A major cyber espionage operation has compromised around 100 organisations by exploiting Microsoft server software. The Shadowserver Foundation and Eye Security, who discovered the breach, have not disclosed which firms were affected. On Saturday, Microsoft alerted users about "active attacks" on self-hosted SharePoint servers.

The attack is classified as a "zero-day" because it exploits an unknown digital vulnerability. This allows hackers to infiltrate susceptible servers and potentially install a backdoor for ongoing access to victim organisations. Vaisha Bernard, chief hacker at Eye Security in the Netherlands, noted that an internet scan with the Shadowserver Foundation identified nearly 100 victims before the hacking method became widely known.

Commonly used for document sharing and collaboration, SharePoint instances running on Microsoft servers were not impacted.

Global Impact of Cyber Espionage

Most affected organisations are located in the United States and Germany, including government entities. The Shadowserver Foundation confirmed these findings. Rafe Pilling from Sophos suggested that the spying seems to be conducted by a single hacker or group but warned this could change rapidly. The FBI acknowledged awareness of the attacks and is collaborating with federal and private partners.

Britain's National Cyber Security Centre reported awareness of a "limited number" of targets within the UK. A researcher tracking these hacks indicated that initial targets were primarily government-related organisations.
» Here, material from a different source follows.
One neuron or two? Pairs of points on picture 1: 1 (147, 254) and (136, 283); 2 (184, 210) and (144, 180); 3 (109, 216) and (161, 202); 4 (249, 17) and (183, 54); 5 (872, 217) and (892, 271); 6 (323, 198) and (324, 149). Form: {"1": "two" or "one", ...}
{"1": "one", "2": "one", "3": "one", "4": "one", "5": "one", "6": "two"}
However, potential targets remain extensive, with over 8,000 servers online possibly already compromised according to Shodan data.

Vulnerable Servers at Risk

The vulnerable servers include significant industrial firms, banks, auditors, healthcare companies, and various US state-level and international government bodies. Daniel Card from PwnDefend highlighted that the SharePoint incident has led to widespread compromise across global servers. He advised adopting an assumed breach approach and stressed that applying patches alone is insufficient.

Microsoft Stock Affected

Microsoft's stock showed minimal movement on Wall Street as of 3pm in New York (19:00 GMT), increasing only by 0.06 percent but rising over 1.5 percent in the last five trading days. Despite this financial stability, the identity of those behind the ongoing hack remains unclear.